Limitations & Future Work¶
- Small Scale: 110 cases across 14 apps, while human-vetted, cover limited breadth compared to the real mobile ecosystem and struggle to capture long-tail UI or complex cross-app interactions.
- Judge LLM Dependence: Evaluation labels rely on an LLM referee. Potential judgment bias or limitations in screenshot understanding could affect consistency, though human verification of the referee was not deeply reported.
- Assessment without Defense: The benchmark focuses on "measurement and diagnosis" and does not propose effective defense methods; ablation shows existing mechanisms provide limited benefits or utility loss.

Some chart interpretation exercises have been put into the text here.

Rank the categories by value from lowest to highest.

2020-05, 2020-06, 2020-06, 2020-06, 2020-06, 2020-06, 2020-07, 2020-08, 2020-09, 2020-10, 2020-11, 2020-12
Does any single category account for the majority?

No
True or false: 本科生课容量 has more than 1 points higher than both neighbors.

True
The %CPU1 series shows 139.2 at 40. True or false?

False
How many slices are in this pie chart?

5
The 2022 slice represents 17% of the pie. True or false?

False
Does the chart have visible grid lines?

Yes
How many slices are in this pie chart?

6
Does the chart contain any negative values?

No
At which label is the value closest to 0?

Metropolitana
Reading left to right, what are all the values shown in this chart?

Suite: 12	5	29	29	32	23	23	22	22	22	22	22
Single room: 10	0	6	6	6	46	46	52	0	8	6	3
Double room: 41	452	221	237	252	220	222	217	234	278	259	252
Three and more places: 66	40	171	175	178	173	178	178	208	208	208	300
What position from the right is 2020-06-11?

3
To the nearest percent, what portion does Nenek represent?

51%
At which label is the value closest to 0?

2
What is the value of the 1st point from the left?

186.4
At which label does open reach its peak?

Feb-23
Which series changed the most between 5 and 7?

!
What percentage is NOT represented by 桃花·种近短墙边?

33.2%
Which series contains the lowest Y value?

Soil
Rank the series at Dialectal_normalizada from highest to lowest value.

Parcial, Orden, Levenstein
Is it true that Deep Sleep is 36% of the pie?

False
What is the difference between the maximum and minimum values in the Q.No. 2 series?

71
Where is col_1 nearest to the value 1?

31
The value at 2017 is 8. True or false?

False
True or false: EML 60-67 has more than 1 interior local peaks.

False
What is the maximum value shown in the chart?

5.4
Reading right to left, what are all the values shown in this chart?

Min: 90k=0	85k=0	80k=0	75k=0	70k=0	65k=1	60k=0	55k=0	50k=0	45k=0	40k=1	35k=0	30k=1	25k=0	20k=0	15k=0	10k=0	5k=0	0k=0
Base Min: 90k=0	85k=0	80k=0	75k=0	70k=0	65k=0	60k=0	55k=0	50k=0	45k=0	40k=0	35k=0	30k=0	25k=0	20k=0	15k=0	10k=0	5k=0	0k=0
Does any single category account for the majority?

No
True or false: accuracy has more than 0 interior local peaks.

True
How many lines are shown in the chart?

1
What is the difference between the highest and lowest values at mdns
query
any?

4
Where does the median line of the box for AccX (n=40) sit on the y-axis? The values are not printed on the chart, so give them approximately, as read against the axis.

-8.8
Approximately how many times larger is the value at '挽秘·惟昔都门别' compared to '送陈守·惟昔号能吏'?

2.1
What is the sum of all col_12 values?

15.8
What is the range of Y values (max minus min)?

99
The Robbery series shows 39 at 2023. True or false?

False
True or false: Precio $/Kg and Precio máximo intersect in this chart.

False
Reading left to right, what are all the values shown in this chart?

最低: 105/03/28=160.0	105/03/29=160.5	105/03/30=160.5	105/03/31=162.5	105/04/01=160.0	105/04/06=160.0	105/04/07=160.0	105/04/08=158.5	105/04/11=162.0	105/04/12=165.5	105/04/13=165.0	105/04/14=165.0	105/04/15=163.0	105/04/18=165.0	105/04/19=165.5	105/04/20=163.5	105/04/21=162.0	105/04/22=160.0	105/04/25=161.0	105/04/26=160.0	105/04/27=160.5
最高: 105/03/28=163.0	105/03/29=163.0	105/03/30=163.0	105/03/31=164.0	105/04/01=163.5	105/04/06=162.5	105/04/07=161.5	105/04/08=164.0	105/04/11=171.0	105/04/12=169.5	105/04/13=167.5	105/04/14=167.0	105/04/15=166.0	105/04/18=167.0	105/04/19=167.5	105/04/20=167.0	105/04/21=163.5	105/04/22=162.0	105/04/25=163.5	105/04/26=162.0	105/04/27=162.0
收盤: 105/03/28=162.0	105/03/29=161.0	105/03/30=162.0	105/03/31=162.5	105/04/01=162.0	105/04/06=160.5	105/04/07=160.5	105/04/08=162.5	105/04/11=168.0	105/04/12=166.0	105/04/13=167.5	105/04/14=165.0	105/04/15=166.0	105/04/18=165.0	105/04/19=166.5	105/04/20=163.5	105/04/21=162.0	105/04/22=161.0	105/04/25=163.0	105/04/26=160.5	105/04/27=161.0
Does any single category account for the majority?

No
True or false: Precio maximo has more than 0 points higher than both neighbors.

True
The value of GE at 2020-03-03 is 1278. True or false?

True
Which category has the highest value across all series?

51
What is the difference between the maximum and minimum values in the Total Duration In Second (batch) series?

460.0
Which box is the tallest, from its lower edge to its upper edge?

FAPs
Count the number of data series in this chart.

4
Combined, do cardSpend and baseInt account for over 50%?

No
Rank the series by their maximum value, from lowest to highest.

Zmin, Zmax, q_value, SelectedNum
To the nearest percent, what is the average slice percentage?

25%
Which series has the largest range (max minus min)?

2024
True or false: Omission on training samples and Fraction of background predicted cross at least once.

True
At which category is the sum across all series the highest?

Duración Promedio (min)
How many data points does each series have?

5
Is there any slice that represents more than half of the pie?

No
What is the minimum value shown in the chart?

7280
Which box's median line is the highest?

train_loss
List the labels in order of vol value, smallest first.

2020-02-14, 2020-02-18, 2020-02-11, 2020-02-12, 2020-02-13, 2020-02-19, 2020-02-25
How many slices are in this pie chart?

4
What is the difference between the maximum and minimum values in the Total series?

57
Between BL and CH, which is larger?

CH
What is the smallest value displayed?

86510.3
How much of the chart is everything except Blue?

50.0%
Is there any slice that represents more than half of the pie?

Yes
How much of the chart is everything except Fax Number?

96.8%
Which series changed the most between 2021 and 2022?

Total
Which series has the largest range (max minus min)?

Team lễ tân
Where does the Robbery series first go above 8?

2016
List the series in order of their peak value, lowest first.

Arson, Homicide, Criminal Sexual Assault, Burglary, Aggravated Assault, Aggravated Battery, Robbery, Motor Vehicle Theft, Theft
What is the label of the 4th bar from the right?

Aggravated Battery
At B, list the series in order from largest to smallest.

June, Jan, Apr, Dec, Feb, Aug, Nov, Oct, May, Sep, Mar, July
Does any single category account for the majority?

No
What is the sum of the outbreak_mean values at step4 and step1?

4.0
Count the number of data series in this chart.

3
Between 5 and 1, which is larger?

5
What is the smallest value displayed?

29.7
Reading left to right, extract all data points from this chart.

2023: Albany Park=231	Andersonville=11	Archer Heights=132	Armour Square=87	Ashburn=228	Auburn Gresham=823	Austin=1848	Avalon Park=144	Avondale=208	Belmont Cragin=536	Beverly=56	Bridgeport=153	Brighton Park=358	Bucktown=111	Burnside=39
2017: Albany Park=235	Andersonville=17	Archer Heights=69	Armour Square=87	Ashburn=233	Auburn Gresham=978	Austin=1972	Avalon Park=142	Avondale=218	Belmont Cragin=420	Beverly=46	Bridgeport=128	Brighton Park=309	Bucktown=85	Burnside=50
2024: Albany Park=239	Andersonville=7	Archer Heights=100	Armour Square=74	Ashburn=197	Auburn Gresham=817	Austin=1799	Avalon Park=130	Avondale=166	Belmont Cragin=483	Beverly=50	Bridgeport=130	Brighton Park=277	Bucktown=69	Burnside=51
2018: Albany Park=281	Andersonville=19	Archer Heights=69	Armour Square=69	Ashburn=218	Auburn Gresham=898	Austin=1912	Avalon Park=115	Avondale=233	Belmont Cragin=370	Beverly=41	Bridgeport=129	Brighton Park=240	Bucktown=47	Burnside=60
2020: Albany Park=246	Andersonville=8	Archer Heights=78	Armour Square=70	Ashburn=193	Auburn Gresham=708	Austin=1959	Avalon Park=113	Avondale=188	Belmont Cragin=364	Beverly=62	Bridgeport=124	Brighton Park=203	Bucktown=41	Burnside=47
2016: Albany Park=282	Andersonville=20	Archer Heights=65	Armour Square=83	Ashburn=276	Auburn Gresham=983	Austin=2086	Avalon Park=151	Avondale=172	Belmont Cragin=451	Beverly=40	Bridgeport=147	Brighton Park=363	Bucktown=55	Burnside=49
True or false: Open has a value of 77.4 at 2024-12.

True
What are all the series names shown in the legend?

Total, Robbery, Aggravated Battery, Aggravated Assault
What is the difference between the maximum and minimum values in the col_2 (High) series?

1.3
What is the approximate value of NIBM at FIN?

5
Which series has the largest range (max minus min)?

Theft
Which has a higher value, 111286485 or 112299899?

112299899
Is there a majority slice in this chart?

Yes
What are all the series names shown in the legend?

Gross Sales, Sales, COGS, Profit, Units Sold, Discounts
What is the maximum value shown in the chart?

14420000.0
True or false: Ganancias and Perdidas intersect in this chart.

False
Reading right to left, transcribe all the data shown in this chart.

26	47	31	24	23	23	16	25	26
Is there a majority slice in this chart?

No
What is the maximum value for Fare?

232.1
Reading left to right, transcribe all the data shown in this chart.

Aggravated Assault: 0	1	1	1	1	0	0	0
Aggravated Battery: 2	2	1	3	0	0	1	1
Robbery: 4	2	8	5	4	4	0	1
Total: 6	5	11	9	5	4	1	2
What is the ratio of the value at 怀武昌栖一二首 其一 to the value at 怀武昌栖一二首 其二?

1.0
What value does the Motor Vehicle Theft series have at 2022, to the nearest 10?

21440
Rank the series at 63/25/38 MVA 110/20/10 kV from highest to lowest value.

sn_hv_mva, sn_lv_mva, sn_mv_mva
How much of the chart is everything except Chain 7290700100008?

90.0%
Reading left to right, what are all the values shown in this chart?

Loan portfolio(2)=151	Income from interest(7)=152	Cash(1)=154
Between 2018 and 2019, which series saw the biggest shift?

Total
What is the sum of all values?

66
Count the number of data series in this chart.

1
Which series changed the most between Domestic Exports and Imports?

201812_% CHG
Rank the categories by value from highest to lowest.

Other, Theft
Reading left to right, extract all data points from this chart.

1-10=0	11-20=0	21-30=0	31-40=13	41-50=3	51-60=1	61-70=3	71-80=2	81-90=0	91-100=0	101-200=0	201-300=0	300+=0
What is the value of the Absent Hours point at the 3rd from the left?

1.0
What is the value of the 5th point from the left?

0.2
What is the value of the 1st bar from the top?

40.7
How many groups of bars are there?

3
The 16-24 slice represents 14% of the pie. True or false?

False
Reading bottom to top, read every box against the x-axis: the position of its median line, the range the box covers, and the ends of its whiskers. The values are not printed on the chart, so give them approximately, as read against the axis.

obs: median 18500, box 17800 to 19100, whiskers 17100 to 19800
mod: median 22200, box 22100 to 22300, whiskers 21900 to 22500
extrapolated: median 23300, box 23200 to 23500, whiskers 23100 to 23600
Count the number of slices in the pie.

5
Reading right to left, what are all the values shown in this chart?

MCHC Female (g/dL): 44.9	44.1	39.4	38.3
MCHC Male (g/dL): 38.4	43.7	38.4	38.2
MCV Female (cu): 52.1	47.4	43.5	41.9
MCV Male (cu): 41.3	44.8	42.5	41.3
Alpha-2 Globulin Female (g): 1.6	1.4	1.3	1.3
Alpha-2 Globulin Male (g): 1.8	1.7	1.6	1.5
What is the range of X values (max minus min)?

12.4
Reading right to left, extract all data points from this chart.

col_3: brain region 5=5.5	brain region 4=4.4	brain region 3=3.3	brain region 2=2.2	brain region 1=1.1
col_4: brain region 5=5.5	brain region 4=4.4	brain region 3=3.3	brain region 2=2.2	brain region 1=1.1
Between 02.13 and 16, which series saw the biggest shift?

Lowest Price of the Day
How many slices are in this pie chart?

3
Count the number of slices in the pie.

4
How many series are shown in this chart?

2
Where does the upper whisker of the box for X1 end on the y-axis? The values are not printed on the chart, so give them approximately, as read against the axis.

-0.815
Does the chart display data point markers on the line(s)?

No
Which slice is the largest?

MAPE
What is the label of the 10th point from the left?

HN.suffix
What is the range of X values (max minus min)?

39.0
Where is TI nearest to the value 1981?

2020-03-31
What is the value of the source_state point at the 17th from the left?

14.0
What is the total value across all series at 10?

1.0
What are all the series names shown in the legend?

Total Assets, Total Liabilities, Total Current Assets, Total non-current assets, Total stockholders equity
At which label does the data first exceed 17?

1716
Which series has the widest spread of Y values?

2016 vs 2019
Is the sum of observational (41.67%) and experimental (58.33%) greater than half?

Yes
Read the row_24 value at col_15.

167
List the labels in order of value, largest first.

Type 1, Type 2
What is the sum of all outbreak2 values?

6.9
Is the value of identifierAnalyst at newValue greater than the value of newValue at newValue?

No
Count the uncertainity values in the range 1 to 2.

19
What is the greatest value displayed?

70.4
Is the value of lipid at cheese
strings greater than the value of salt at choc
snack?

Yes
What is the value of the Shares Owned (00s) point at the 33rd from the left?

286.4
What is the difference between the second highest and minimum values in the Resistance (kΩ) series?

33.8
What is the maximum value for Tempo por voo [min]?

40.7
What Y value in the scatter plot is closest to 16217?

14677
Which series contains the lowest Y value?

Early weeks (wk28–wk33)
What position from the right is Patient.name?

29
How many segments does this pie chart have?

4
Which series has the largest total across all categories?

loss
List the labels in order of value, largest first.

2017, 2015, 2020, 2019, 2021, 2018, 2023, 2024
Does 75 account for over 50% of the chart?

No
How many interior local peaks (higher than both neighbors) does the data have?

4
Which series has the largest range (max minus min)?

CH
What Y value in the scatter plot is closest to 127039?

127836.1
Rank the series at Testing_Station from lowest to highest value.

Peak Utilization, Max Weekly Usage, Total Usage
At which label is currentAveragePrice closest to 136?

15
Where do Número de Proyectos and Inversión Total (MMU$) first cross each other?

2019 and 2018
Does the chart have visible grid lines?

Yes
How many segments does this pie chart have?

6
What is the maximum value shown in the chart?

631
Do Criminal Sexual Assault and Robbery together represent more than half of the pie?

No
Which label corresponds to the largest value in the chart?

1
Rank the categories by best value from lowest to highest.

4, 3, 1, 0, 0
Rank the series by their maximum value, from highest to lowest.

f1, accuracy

- Ecosystem Temporal Sensitivity: Emulators, selected apps, and model snapshots will age over time, requiring continuous maintenance to remain representative.
- Future Work: The authors point toward cross-modal consistency checks, deception detection, and explicitly embedding safety alignment into dynamic injection scenarios.
Related Work & Insights¶
- Mobile GUI Agents: Ranges from DroidBot-GPT to multi-agent collab like AppAgent and Mobile-Agent-v2, to SFT/RL-tuned models like CogAgent and UI-TARS. This paper evaluates on top of Mobile-Agent-v2 and AppAgent.
- Adversarial Vulnerability of Multimodal Agents: Prior work showed small visual perturbations, OS-level image patches, and cross-modal prompt injections can hijack agents. This work consolidates these into a unified "environmental injection" framework.
- Environmental Injection Attacks: Aligns with Zhang et al. (OSWorld/VisualWebArena pop-ups), RiOSWorld, AgentHazard, and AEIA (malicious notifications), but is the first to provide a unified, reproducible system evaluation across three vectors and seven risk domains.
- GUI Security Benchmarks: Compared to InjecAgent (tool-side indirect), AdvWeb, AgentHarm, MobileSafetyBench, and VeriOS-Bench, the differentiator of GhostEI-Bench is "runtime dynamic visual injection + trajectory-level judge + VR measurement."
- Insight: For safety researchers, this work signals that text-layer protection is nearly useless against visual injection; future defense must involve cross-modal consistency verification. For evaluation researchers, the VR approach of "factoring out capability failure" is a valuable normalization logic for robustness metrics.
Rating¶
- Novelty: ⭐⭐⭐⭐ First to make dynamic environmental injection an executable and reproducible benchmark. The combination of hook injection, VR metrics, and trajectory-level judging is innovative.
- Experimental Thoroughness: ⭐⭐⭐⭐ Covers 11 model/framework combinations, two agent frameworks, and specialized GUI models, with ablations on reflection/thinking. 110 cases is a bit small, and lack of defense experiments is a minor drawback.
- Writing Quality: ⭐⭐⭐⭐ Threat models, construction flow, and evaluation protocols are logically presented. Clear charts and well-summarized findings.
- Value: ⭐⭐⭐⭐ Reveals a high vulnerability rate (40%–55%) in SOTA agents. Provides strong warnings and diagnostic value for mobile agent deployment, with open-source code benefiting the community.